Kristen Sparrow • August 06, 2016
Stashing this one here too. Need to digest all of this…
Comparison of Electroacupuncture Frequency-related Effects on Heart Rate Variability in Healthy Volunteers: A Randomized Clinical Trial
This study aimed to compare the effects of high frequency electroacupuncture (EA) and low-frequency EA on the autonomic nervous system by using a heart rate variability measuring device in normal individuals. Fourteen participants were recruited and each participated in the high-frequency and low-frequency sessions (crossover design). The order of sessions was randomized and the interval between the two sessions was over 2 weeks.
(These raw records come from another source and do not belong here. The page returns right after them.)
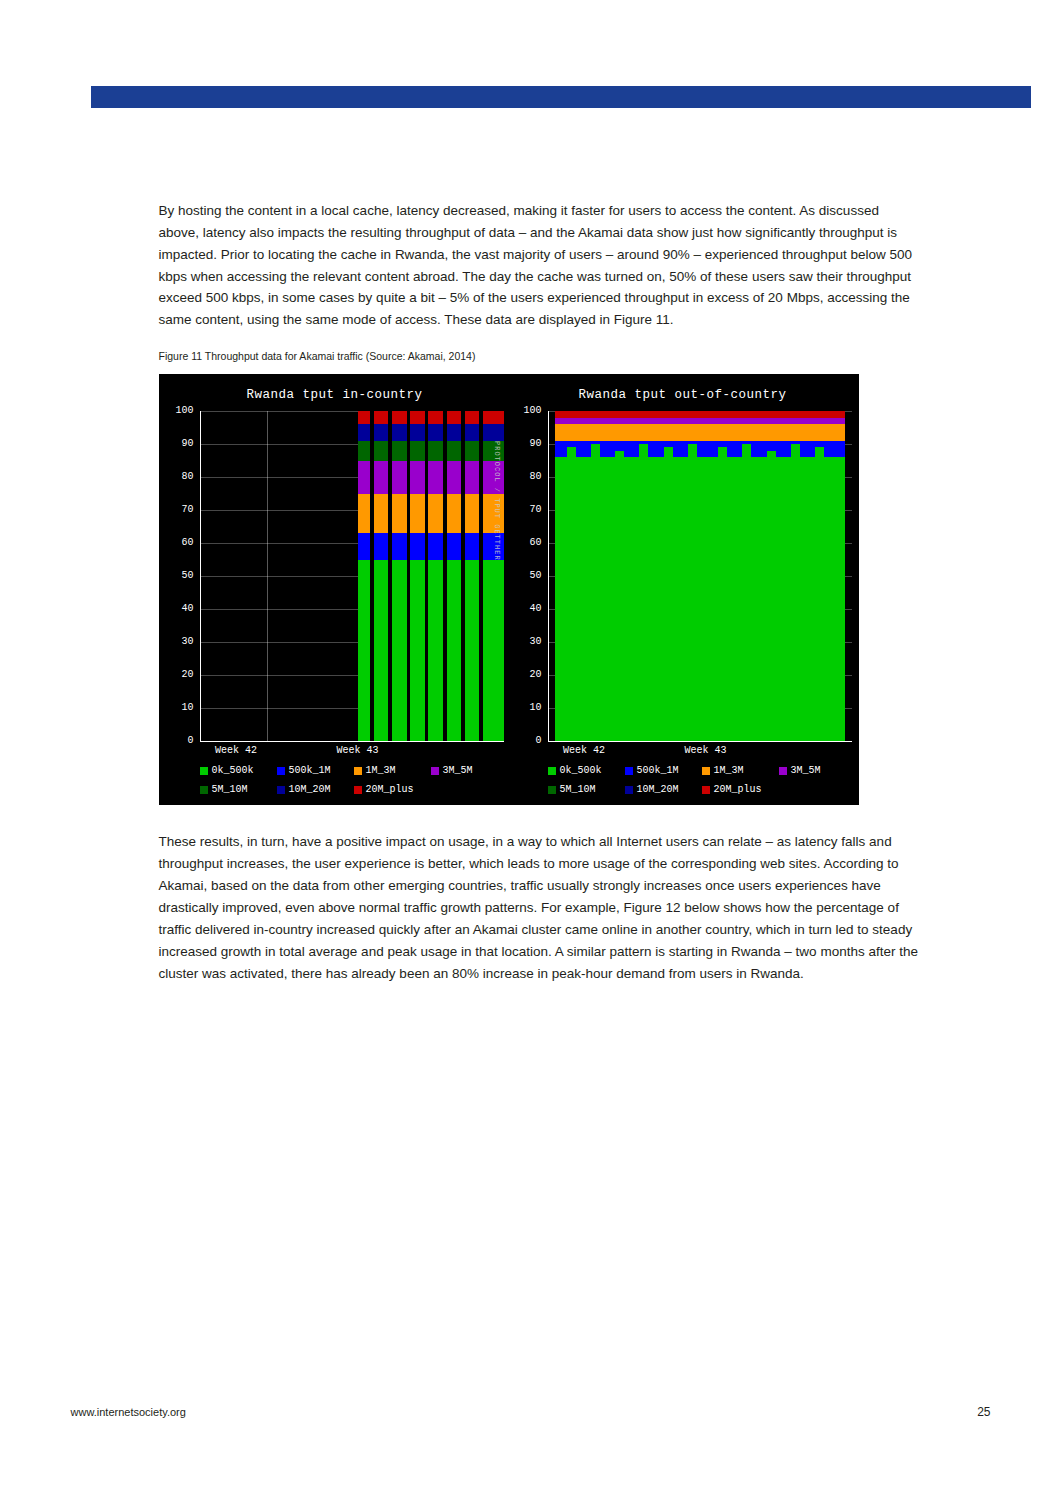By hosting the content in a local cache, latency decreased, making it faster for users to access the content. As discussed above, latency also impacts the resulting throughput of data – and the Akamai data show just how significantly throughput is impacted. Prior to locating the cache in Rwanda, the vast majority of users – around 90% – experienced throughput below 500 kbps when accessing the relevant content abroad. The day the cache was turned on, 50% of these users saw their throughput exceed 500 kbps, in some cases by quite a bit – 5% of the users experienced throughput in excess of 20 Mbps, accessing the same content, using the same mode of access. These data are displayed in Figure 11.
Figure 11 Throughput data for Akamai traffic (Source: Akamai, 2014)
Rwanda tput in-country
100 90 80 70 60 50 40 30 20 10 0
PROTOCOL / TPUT GETTHER
Week 42 Week 43
0k_500k
500k_1M
1M_3M
3M_5M
5M_10M
10M_20M
20M_plus
Rwanda tput out-of-country
100 90 80 70 60 50 40 30 20 10 0
Week 42 Week 43
0k_500k
500k_1M
1M_3M
3M_5M
5M_10M
10M_20M
20M_plus
These results, in turn, have a positive impact on usage, in a way to which all Internet users can relate – as latency falls and throughput increases, the user experience is better, which leads to more usage of the corresponding web sites. According to Akamai, based on the data from other emerging countries, traffic usually strongly increases once users experiences have drastically improved, even above normal traffic growth patterns. For example, Figure 12 below shows how the percentage of traffic delivered in-country increased quickly after an Akamai cluster came online in another country, which in turn led to steady increased growth in total average and peak usage in that location. A similar pattern is starting in Rwanda – two months after the cluster was activated, there has already been an 80% increase in peak-hour demand from users in Rwanda.
www.internetsociety.org
25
Participants received needle insertion with 120-Hz stimulation during the high-frequency session (high-frequency EA group), and with 2-Hz stimulation during the low-frequency session (low-frequency EA group). Acupuncture needles were directly inserted perpendicularly to LI 4 and LI 11 acupoints followed by delivery of electric pulses to these points for 15 minutes. Heart rate variability was measured 5 minutes before and after EA stimulation by a heart rate variability measuring system. We found a significant increase in the standard deviation of the normal-to-normal interval in the high-frequency EA group, with no change in the low-frequency EA group. Both the high-frequency and low-frequency EA groups showed no significant differences in other parameters including high-frequency power, low-frequency power, and the ratio of low-frequency power to high-frequency power. Based on these findings, we concluded that high-frequency EA stimulation is more effective than low-frequency EA stimulation in increasing autonomic nervous activity and there is no difference between the two EA frequencies in enhancing sympathovagal balance.